Monday, August 27, 2018

Empty Nest

In the bizarre age of mail order ancestry blood tests (which seem terrifying to a paranoid conspiracist like me), let us all take a moment to acknowledge that horror movies have long taught us that investigating our roots can only lead to terrible, terrible things.

Quick Plot: "Somewhere in Russia" circa 1966, an isolated farm is taken by surprise when a truck crashes into its barn, revealing a dying female driver and a pair of screaming infants. Flash forward 40 years as one of the now-grown babies heads back to her motherland to meet with a notary and learn more about the lakeside property she's inherited.

Marie isn't thrilled with her new responsibilities, in part because waterfront Russian real estate isn't so exciting for a bitter American divorcee who can't swim.
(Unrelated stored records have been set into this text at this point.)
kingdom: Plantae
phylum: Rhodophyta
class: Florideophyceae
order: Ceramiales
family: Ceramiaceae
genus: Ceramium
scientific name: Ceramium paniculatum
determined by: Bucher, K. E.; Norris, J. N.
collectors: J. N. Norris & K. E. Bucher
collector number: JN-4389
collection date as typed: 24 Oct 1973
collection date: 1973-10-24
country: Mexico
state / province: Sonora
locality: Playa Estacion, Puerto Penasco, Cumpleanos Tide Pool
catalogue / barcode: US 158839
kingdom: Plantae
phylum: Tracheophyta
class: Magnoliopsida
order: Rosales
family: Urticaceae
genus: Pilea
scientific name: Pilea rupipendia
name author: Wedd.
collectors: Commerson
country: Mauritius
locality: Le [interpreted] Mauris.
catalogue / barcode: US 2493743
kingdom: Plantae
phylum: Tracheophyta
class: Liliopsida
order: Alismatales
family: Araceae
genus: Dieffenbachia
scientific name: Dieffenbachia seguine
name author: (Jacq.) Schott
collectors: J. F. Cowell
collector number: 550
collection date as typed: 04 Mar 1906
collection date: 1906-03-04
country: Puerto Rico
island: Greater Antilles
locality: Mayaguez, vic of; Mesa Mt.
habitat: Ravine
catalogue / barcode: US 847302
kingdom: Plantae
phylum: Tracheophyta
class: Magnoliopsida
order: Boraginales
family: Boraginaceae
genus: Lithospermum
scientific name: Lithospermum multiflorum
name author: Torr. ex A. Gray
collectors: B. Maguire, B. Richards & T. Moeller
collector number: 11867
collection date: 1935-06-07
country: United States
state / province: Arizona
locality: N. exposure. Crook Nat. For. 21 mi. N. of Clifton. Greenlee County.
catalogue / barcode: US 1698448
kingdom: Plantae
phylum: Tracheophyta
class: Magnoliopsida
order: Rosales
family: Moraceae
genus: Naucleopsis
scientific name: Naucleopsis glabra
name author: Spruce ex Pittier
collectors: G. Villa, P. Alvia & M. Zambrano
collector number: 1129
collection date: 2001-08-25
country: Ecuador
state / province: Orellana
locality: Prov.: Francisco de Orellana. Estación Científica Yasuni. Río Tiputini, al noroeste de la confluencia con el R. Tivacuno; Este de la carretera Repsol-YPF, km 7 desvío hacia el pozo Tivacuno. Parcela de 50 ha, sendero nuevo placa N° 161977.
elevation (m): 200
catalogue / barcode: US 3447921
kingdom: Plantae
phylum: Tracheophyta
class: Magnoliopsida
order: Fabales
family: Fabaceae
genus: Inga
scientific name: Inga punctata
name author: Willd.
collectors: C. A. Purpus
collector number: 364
Once she arrives, her enthusiasm hits a much, much lower point.

Maybe it's the zombie-like double that starts shuffling her way, maybe it's the dilapidated property hiding secrets in its broken floorboards, or maybe it's the sudden appearance of hereto unheard of twin brother Nikolai. No matter how you look at it, Marie's situation is less than ideal, particularly when the mysterious house begins to rearrange itself with a serious aggressive streak.

As Marie and Nikolai observe Haunted Mansion-ish hologram flashbacks to their family's troubled history, the pair start to piece together their tragic past. Unfortunately, the house seems destined to relive it.

Released as part of the AfterDark Horrorfest of 2006, The Abandoned is decently made but incredibly forgettable. The script (by Karim Hussain and director Nacho Cerda, with some last minute rewrites by Hardware's Richard Stanley) does some intriguing things in centering itself on a 40-year-old single mother who seems to be stuck in lifelong depression, and lead actress Anastasia Hille makes for a refreshingly more layered final girl than we tend to find in these kinds of movies.  

All that being said, I just couldn't get into The Abandoned. What probably felt fresh 12 years ago in terms of plotting seems fairly rote today. An endless cycle that keeps you in the same setting, no matter how far you seem to wander? Great idea...that we've since seem dozes of times. 

High Points
Any fresh setting is always welcome, and in The Abandoned's case, the isolated Russian (well, Bulgarian) countryside offers some entrancing visuals

Low Points
On one hand, I appreciate Marie being such an atypical protagonist. On the other, it's hard to really to feel much for someone who seems so empty inside

Lessons Learned
When you see your doppelganger, it's time to die (hence why my plan upon seeing a doppeganger has always been to take no mercy)

I know some adults have their reasons, but considering this planet is 70% water, shouldn't we all learn how to swim?

And for those of us who don't, shouldn't we keep better track of our boats?

I was underwhelmed by The Abandoned, but it's a decent little thriller that handles more right than wrong. The tension just didn't click for me personally, but if the premise has interest to you, it's a worthwhile 90 minute watch via HBO Go.